Australia’s largest homegrown information technology services company, Datacom announced job openings needing 600 people to assist them with contact tracing across New Zealand. People facing the wrath of alert level 4 lockdown were motivated to apply for the vacancies amid the Delta outbreak. Applicants who could speak Samoan and Tongan were preferred for the jobs. 

UPtempo, a unique programme to assess work progression and how to earn more money in association with its partner, the Pasifika community was fielding the applications. The applications have been shut off as more than 2000 Kiwis applied for the jobs. 

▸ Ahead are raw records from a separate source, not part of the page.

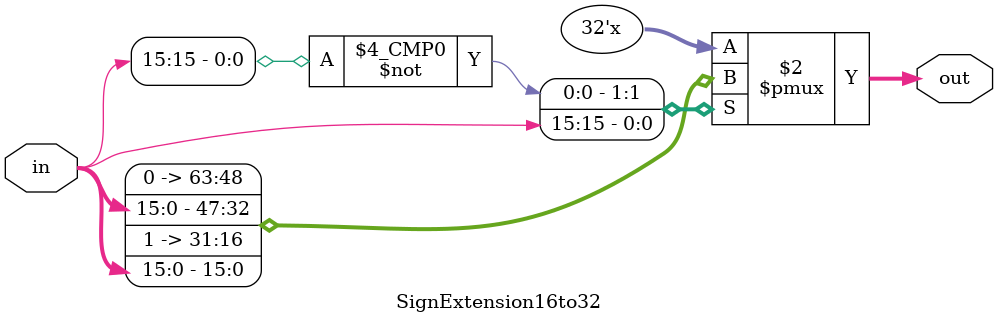
<source format=v>


`timescale 1ns / 1ps

// This module takes as input a 16-bit binary string and gives
// as output the "sign extended" 32-bit binary string.

module SignExtension16to32 ( in , out ) ;
    input wire [15:0] in ;
    output reg signed [31:0] out ;
    always @ ( * ) begin
        case ( in[15] )
            1'b0 : out = {16'b0, in} ;   // pad 16 0's if the leading bit is 0 (no. is pos)
            1'b1 : out = {16'b1111111111111111, in} ;   // pad 16 1's if the leading bit is 1 (no. is neg)
            default : out = {16'b0, in} ;   // to avoid latches
        endcase
    end
endmodule
</source>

Datacom said that all the successful applicants will earn decent amounts of money for customer service consultant roles. Most will be paid $28 dollars or above per hour- the pro rata equivalent of $54,600 annually. Alexandra Mercer, Datacom's head of group marketing and communications said, "These contracts are short-term because of the issue they are dealing with," She hoped that this would pave the way for the applicants to surf for more customer-service type roles.

Mercer also stated that Datacom is trying to find partners throughout the country to explore these pathways. She took the example of UPtempo and applauded the superlative work they are doing by establishing connections with communities. Mercer reiterated Datacom’s idea to support New Zealand in the COVID-19 crisis and meet the needs of the community aggravated by the alert level 4 lockdown.

As the current workforce is on the run after coming in contact with more contact tracers in the face of Delta breakout, the crisis has deepened as it has produced more than 15,000 contacts and over 400 locations of interest. With the Delta outbreak taking a reprehensible shape, it is also inducing the Ministry of Health to extricate its "gold standard" of informing at least 80 percent of potential contacts within 48 hours of detecting a new case of COVID-19.

Associate Health Minister Dr Ayesha Verrall said that the current scale of contact tracing is operating at an "industrial" level now and new methods have to be devised to tackle this problem.